Shepherds inhabited the lowest rung of Jewish society. They took care of dirty, smelly sheep and were therefore often excluded from social gatherings. But God delivered the good news of salvation to these poor outcasts before anyone else. God came on mission for the disregarded.

And notice their response: “When the angels had gone away from them into heaven, the shepherds began saying to one another, ‘Let us go straight to Bethlehem then, and see this thing that has happened which the Lord has made known to us.’ So they came in a hurry and found their way to Mary and Joseph, and the baby as He lay in the manger. When they had seen this, they made known the statement which had been told them about this Child.… The shepherds went back, glorifying and praising God for all that they had heard and seen, just as had been told them” (2:15–17, 20).

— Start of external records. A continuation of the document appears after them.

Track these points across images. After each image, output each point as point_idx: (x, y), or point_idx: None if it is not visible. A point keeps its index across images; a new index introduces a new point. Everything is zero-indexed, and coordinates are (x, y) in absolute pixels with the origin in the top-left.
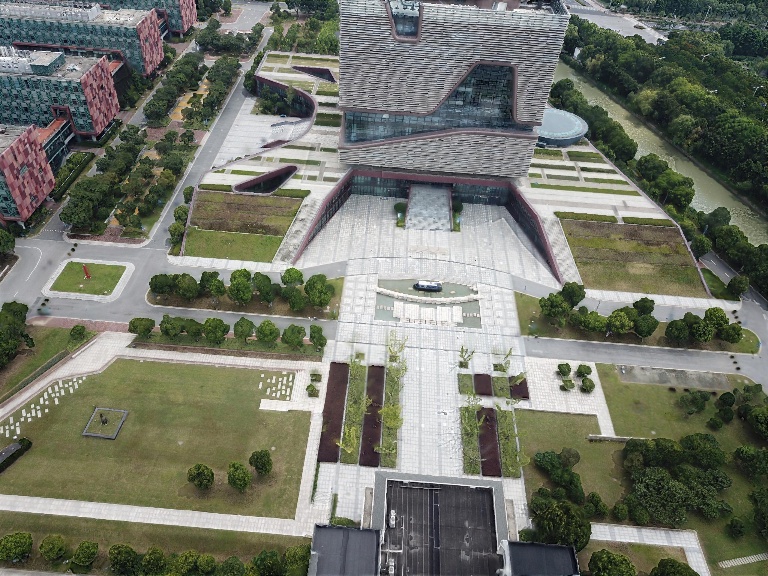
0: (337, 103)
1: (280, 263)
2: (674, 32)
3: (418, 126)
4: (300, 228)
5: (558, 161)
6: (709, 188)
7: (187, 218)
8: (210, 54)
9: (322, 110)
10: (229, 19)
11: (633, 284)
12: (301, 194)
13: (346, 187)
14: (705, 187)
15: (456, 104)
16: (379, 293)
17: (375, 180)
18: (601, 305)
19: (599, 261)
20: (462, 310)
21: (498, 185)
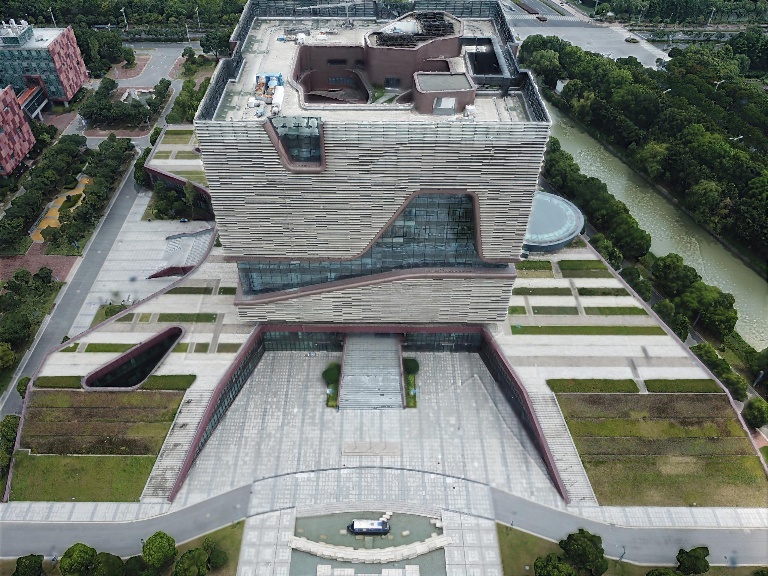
0: None
1: (151, 501)
2: (676, 48)
3: (343, 270)
4: (181, 439)
5: (547, 280)
6: (748, 284)
7: (15, 437)
8: (100, 128)
9: None
10: (132, 72)
11: (669, 492)
12: (181, 384)
13: (254, 349)
14: (743, 283)
15: (393, 242)
16: (295, 549)
17: (295, 334)
18: (626, 539)
19: (617, 457)
20: (419, 573)
21: (466, 331)
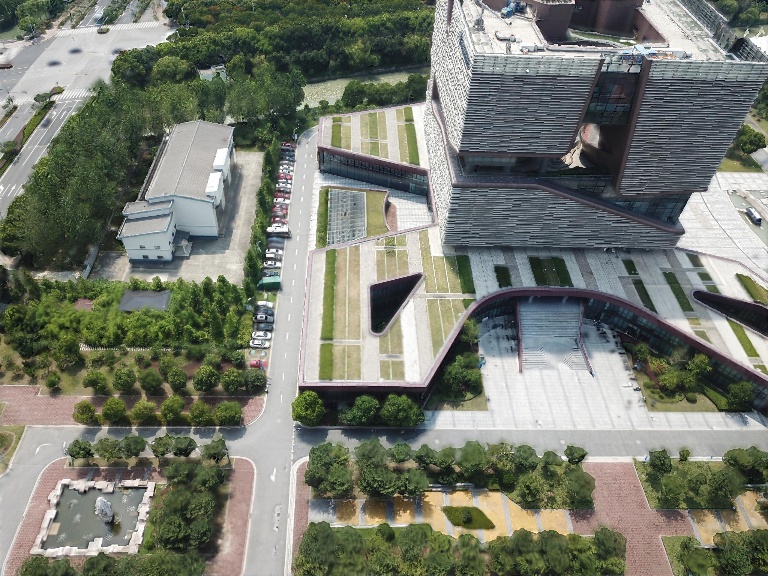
0: (496, 267)
1: None
2: (169, 8)
3: None
4: None
5: None
6: None
7: None
8: (206, 558)
9: (523, 282)
10: None
11: None
12: (751, 280)
13: None
14: None
15: None
16: None
17: None
18: None
19: None
20: (764, 199)
21: None
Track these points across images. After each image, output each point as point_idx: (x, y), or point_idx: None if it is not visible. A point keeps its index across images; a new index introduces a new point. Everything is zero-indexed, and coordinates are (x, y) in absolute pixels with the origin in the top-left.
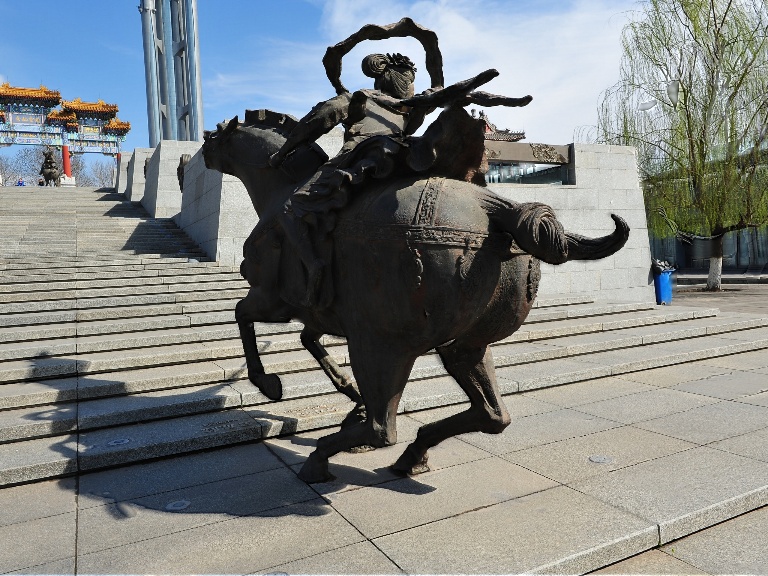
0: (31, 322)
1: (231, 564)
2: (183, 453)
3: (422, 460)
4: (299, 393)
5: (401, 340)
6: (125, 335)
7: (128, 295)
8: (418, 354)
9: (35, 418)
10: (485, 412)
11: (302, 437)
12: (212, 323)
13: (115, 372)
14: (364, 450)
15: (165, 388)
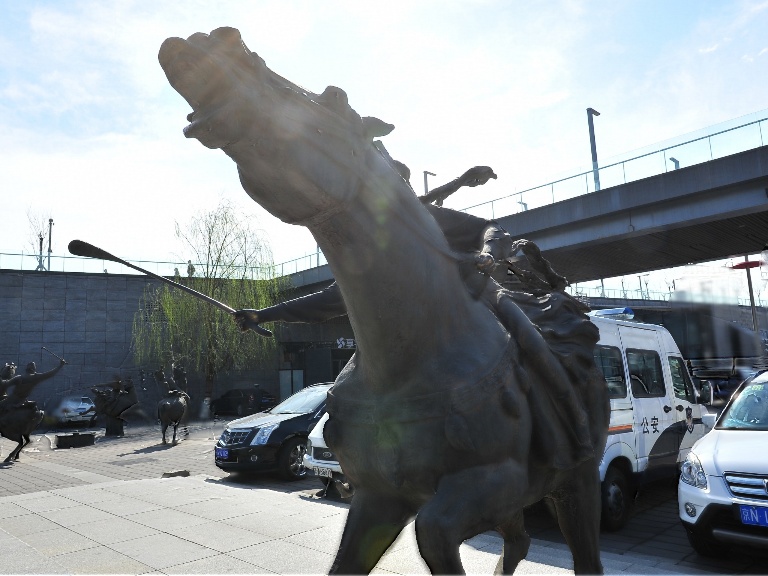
0: None
1: None
2: None
3: None
4: None
5: None
6: None
7: None
8: None
9: None
10: None
11: None
12: None
13: None
14: None
15: None
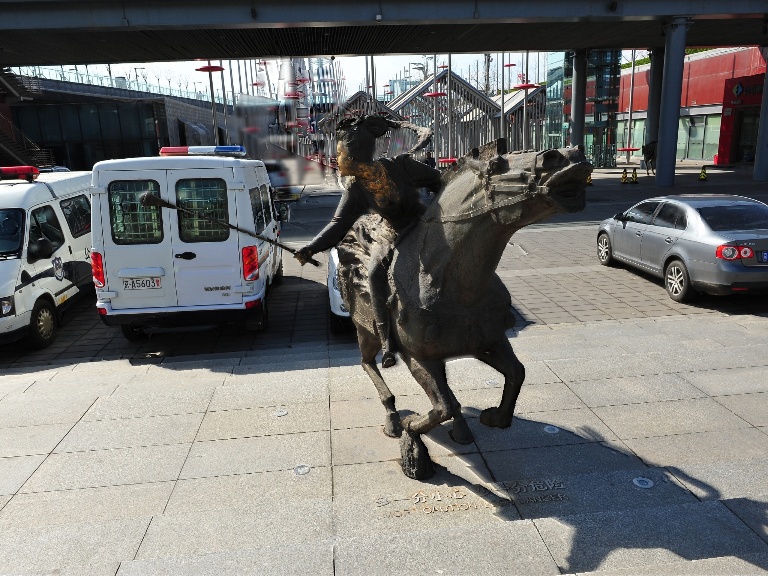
0: None
1: None
2: None
3: None
4: None
5: None
6: None
7: None
8: None
9: None
10: None
11: None
12: None
13: None
14: None
15: None
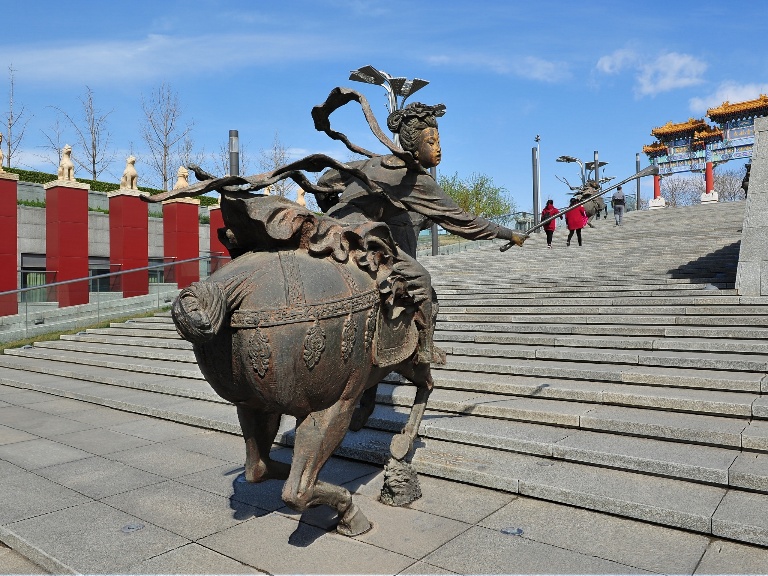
0: (447, 339)
1: (157, 513)
2: (335, 455)
3: (343, 522)
4: (473, 440)
5: None
6: None
7: None
8: None
9: None
10: None
11: None
12: (556, 359)
13: None
14: (388, 502)
15: None
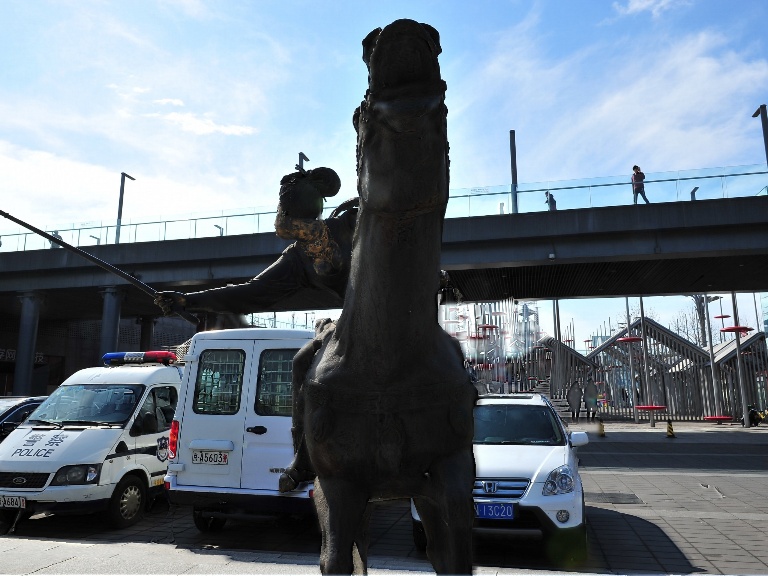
0: None
1: None
2: None
3: None
4: None
5: None
6: None
7: None
8: None
9: None
10: None
11: None
12: None
13: None
14: None
15: None
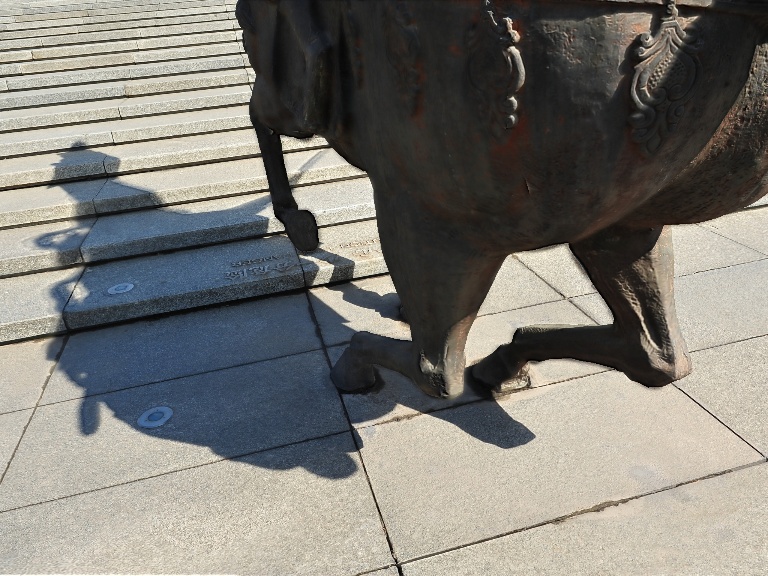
0: (75, 98)
1: None
2: (200, 307)
3: (518, 374)
4: (367, 213)
5: (473, 227)
6: (173, 117)
7: (193, 57)
8: (510, 252)
9: (35, 245)
10: (640, 351)
11: (360, 288)
12: None
13: (152, 172)
14: None
15: (202, 199)
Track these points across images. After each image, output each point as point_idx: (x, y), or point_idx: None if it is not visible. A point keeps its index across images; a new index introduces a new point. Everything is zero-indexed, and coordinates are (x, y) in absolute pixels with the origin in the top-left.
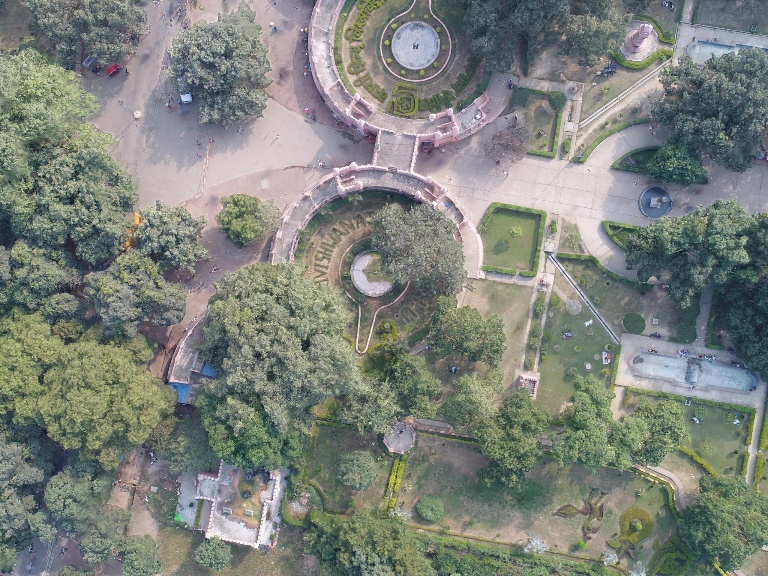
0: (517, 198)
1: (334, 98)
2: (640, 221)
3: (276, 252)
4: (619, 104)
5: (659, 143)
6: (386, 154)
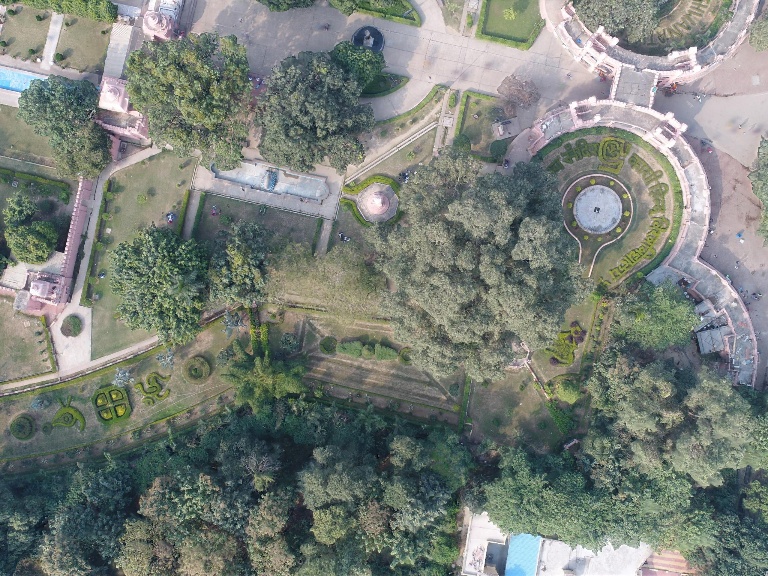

What a contrast these shepherds were to the leadership in Jerusalem. When the Jewish elite heard news of the Messiah … they did nothing except connive to kill Him (Matthew 2:1–8). They doubted God’s promises, and only worried about losing their positions of power.

Good News of Great Joy!

Just as the shepherds joyfully shared the good news of salvation in Jesus with everyone, so should we. God the Son came in the flesh, to save the lost, like you and me. And God delights to spread that message through ordinary people, like you and me. He doesn’t just use glorious beings from heaven. God also wants us to be “angels.” For the word “angel” means “messenger.” And He wants us to spread the “ev-angel”—which means “good news.” He wants us to be evangelists! He just looks for obedient disciples.

What a privilege and joy we have to partner with the Living God on His mission all year long!

1 Max Lucado, That’s How Much I Love You, (December 1, 2006).